To love my baby, I met her needs. I didn’t go along with parenting choices just because I was raised that way or because my friends did it that way or because “that’s the way it always been done.”

Not everyone understood. I remember several people telling me when I brought my daughter home that I should do cry-it-it as she didn’t need the same level of care as she had in the hospital, that I needed to undo the habits that had created a baby that expected to have her needs met whenever she wanted them, that my baby was being taught to manipulate.

They didn’t understand that it is in meeting those needs whenever my baby requested them, that she was even able to come home and be with us. Babies don’t have “wants.” They only have needs. Whatever my baby wanted is what she needed. In that realization, babies only appear to be manipulative when they struggle against their physical, communicative and emotional limitations to get their needs met.

An aside: Children learn to do behaviors that appear manipulative if their needs are not met, because those needs for secure attachment are as vital to their growth and development as eating or breathing. So not meeting a child’s needs for secure attachment is like taking his/her oxygen away, and like adults, he will “fight” for his life and find another way to get those attachment needs met. The question is, what exactly do children need and how can parents go about meeting those needs? API can help.

While it was La Leche League that introduced me to Attachment Parenting, I was already searching for support to continue what I had learned in the hospital from apparently knowledgeable staff — they had saved my baby after all — amid the flood of criticism.
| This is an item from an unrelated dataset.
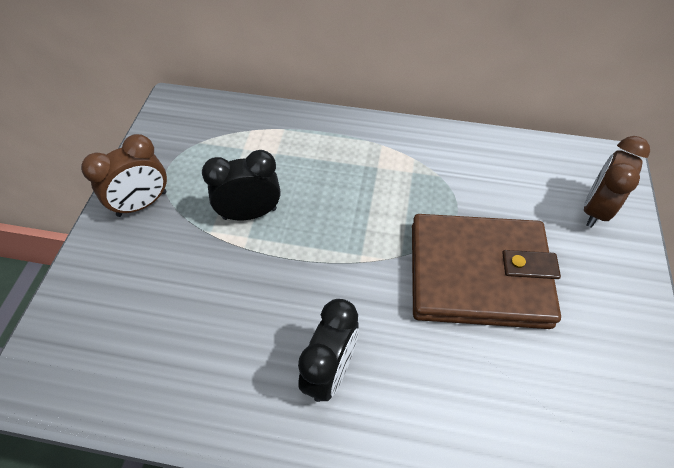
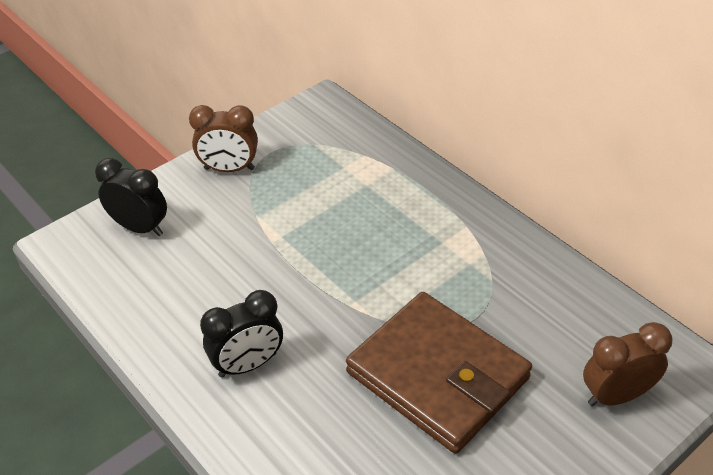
camera: 40 degrees right, 10 degrees down
(250, 213) = (299, 220): black clock -> black clock (140, 228)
At some point, on some Internet search, I found Attachment Parenting International. The closest API Support Group was in another state, five hours away, so I contacted API and asked if I could volunteer with them — because I knew that if I didn’t affiliate myself with API in some way, I would not have the strength to continue on with Attachment Parenting without support at home.
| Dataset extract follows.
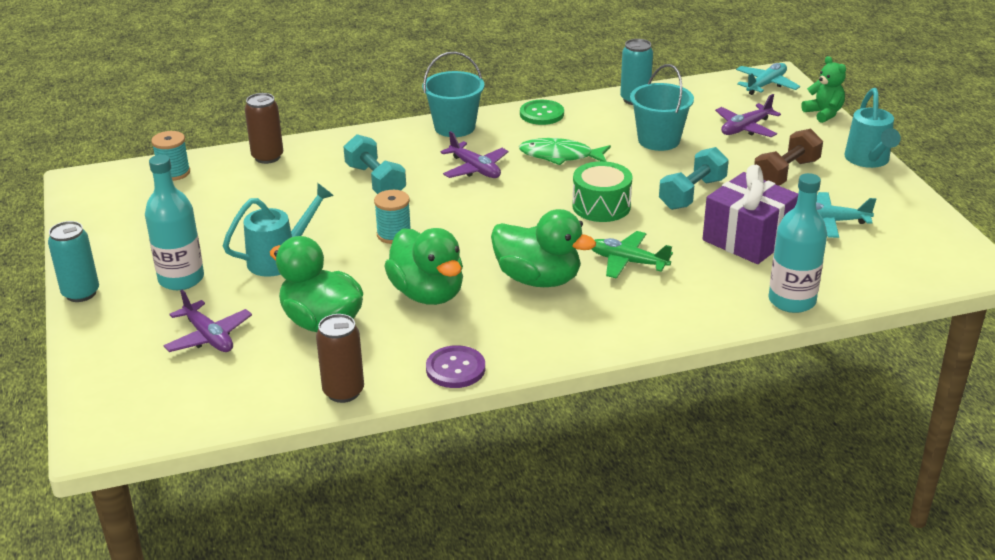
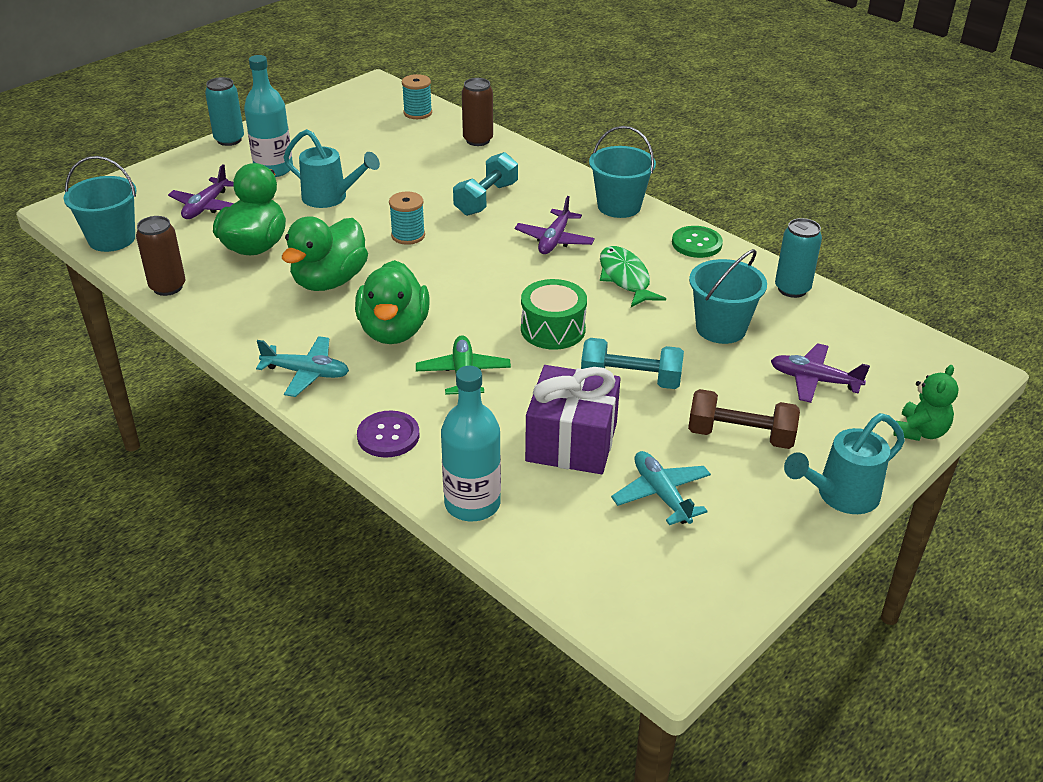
camera: 60 degrees right, 5 degrees up
(205, 413) = (112, 239): none -> turquoise bucket
(455, 369) = (228, 329): purple button -> purple button (388, 436)
(766, 85) = (938, 369): turquoise plane -> turquoise plane (306, 373)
API saved my family. I had a lot more to learn about child rearing than the introduction the hospital gave me and I had a setback early on regarding discipline, but through the years, Attachment Parenting has transformed the way I look at myself, my children, my spouse, my community, my world.
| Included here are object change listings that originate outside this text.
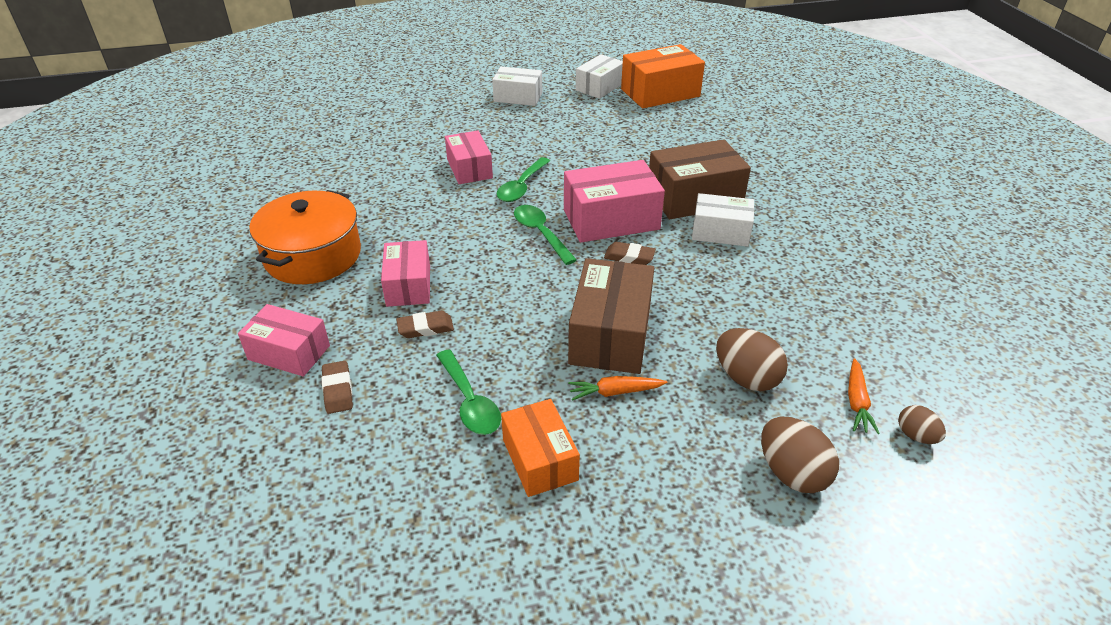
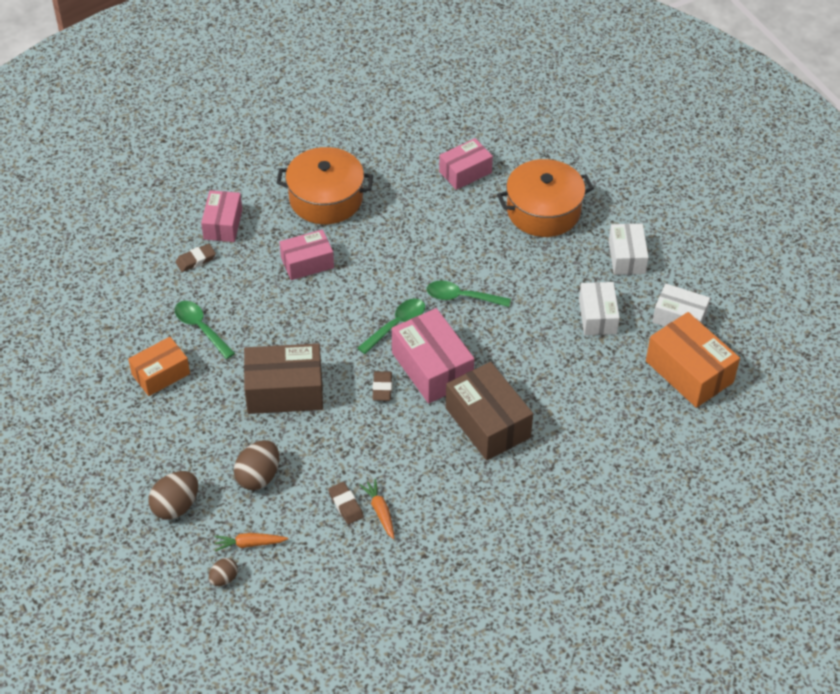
camera: 75 degrees right, 10 degrees up
(425, 328) = (264, 286): brown eraser -> brown eraser (346, 505)
(434, 125) = (543, 211): none -> orange pot
(469, 169) = (478, 255): pink box -> pink box (465, 172)
(470, 402) = (200, 328): green spoon -> green spoon turned 90 degrees clockwise
(615, 392) = (227, 402): orange carrot -> orange carrot (380, 511)
(720, 232) = (438, 447): white box -> white box (597, 316)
API got me from there to here.

All through October, AP Month has been posting daily tips based on this year’s theme: “Cherishing Parents, Flourishing Children.” All of these tips are written by an amazing API volunteer, Kelly Johnson, the coordinator of AP Month. You can read through all of the tips so far, as well as the tips from previous years, on the AP Month website. Or start having daily tips sent to your inbox by clicking here or “Subscribe” in the upper right corner of the AP Month website. Today’s post is especially inspirational:

How to Get There from Here

Warmth, inductive reasoning, appropriate monitoring and clear communication. We easily identify these as the parenting behaviors associated with beneficial child outcomes that include positive cognitive functioning, social skills, moral development and psychological adjustment.

We nod our heads recognizing these scientific “child outcomes” as the equivalent of our AP Month “flourishing children.” We also recognize all of these benefits as parenting goals regardless of our style of parenting.

But how do we get there from here? What’s the parenting analogue that allows us parents to be all of that enough of the time so that these child benefits are possible? What are the names of the concrete resources that we parents need to have available so that we can provide all of that?

At other times, maybe we also need these resources to help extricate ourselves from situations that may involve our use, inadvertent or planned, of more or less hostility, rejection and coercion.

We can get there from here with support. Telling our stories can help unravel the stress. Taking the breaks we know we need, yet consistently ignore, provide moments of respite. Turning to a hobby, physical activity or just quiet for a brief period allows the spin cycle to slow. How else do you replenish your resources?

How can you plan five minutes (or more) this week to do so?